Worldwide pressures continue to cause feed prices to fluctuate. So which feeds should producers be buying forward and which holding back? KW Feeds’ Colin Shepherd reports
Pressures within the protein feed markets continue to grow, rather than ease, pushing prices in the UK even higher in recent weeks. The inevitable reduction in prices has yet to appear, so it’s still very much a waiting game for those looking to secure supplies for next winter.
Spot market activity remains the best option for immediate requirements, with very little other business being done. With prices for soyabean meal now hovering around £310/t, there’s even less activity than in previous months.
Continuing demand from China, plus little export activity from South America, are the big factors combining to put pressure on supply at present. In addition, the latest USDA report highlighted lower-than-expected soyabean plantings in the USA, with market rumblings that the Argentinean harvest may amount to closer to 35-37m tonnes, not the 39mt previously predicted.
Low protein stocks in China were expected to create short-term demand but, once those stocks were replenished, that demand was predicted to ease significantly. That’s just not happened, with continued strong buying from China now likely for perhaps another couple of months. The 6mt of old crop still held by Argentinean farmers awaiting a Government decision on export tariffs would also ease the situation considerably.
In the meantime, the high soyabean price continues to drive the price of other protein feeds, although rapemeal is currently an attractive option in comparison, and with good margins available to rapeseed crushers there’s also the potential for availability to increase. Against current prices, distillers’ pellets continue to remain competitive at around £160/t, with protected proteins such as SoyPass and Prototec (PDF) providing large savings as replacements for soyabean meal.
For example, just 1.2t of Prototec is needed to supply the same level of DUP as in 1t of hi-pro soyabean meal. With the former at around £200/t, that’s a saving of around £70/t by buying £240 worth of Prototec to replace £310 worth of soyabean meal. Even on a crude protein basis, the saving equates to around £35/t.
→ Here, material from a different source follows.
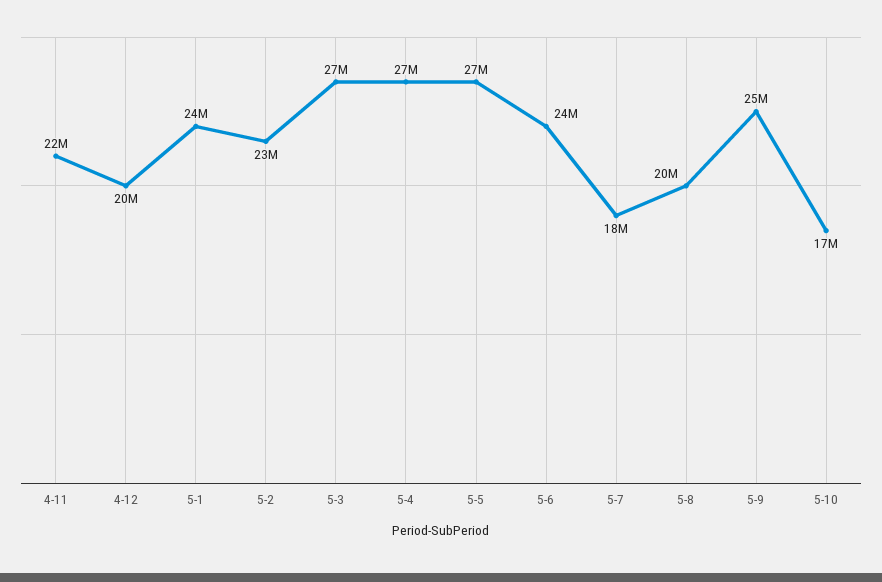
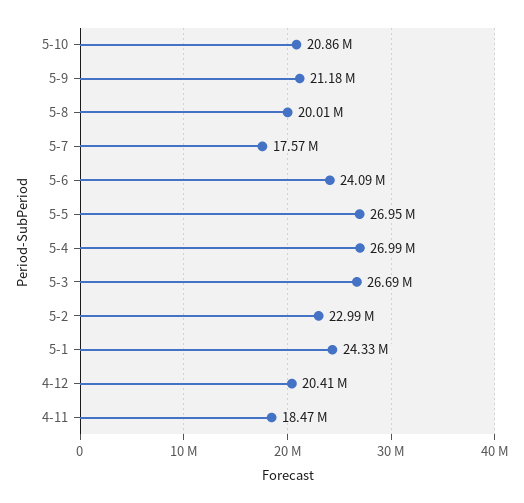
4-11: 22000000 -> 18470000
5-9: 25000000 -> 21180000
5-10: 17000000 -> 20860000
For energy feeds, the advice remains the same as in recent weeks – the market is at, or close to, the likely low point with increases expected as the summer progresses. So take at least 50% cover for the winter then top-up whenever the opportunity arises and further breaks in the market appear.
Recent strengthening of Sterling has made UK wheat exports less attractive, but some farmers are going to have to sell old crop soon to clear stores and generate cashflow. This is one of the factors pushing energy feed prices down at present, with soya hulls at less than £100/t ex-port and palm kernel and citrus still good value spot options.
But the expectation for late summer is still definitely for prices to rise as demand – including the requirements of the burgeoning biofuel industry – climbs and production estimates fall. Wet conditions are disrupting spring sowings in the USA, while concern is beginning to emergy over the impact of current drought conditions in the Ukraine and wider Black Sea region.
Currently, the best buy for next winter is perhaps wheatfeed pellets, the price of which has dropped dramatically. In addition to being an excellent source of digestible fibre energy, at current prices and with a protein content of 17%, it’s also worth reconsidering as part of an overall strategy to reduce protein costs.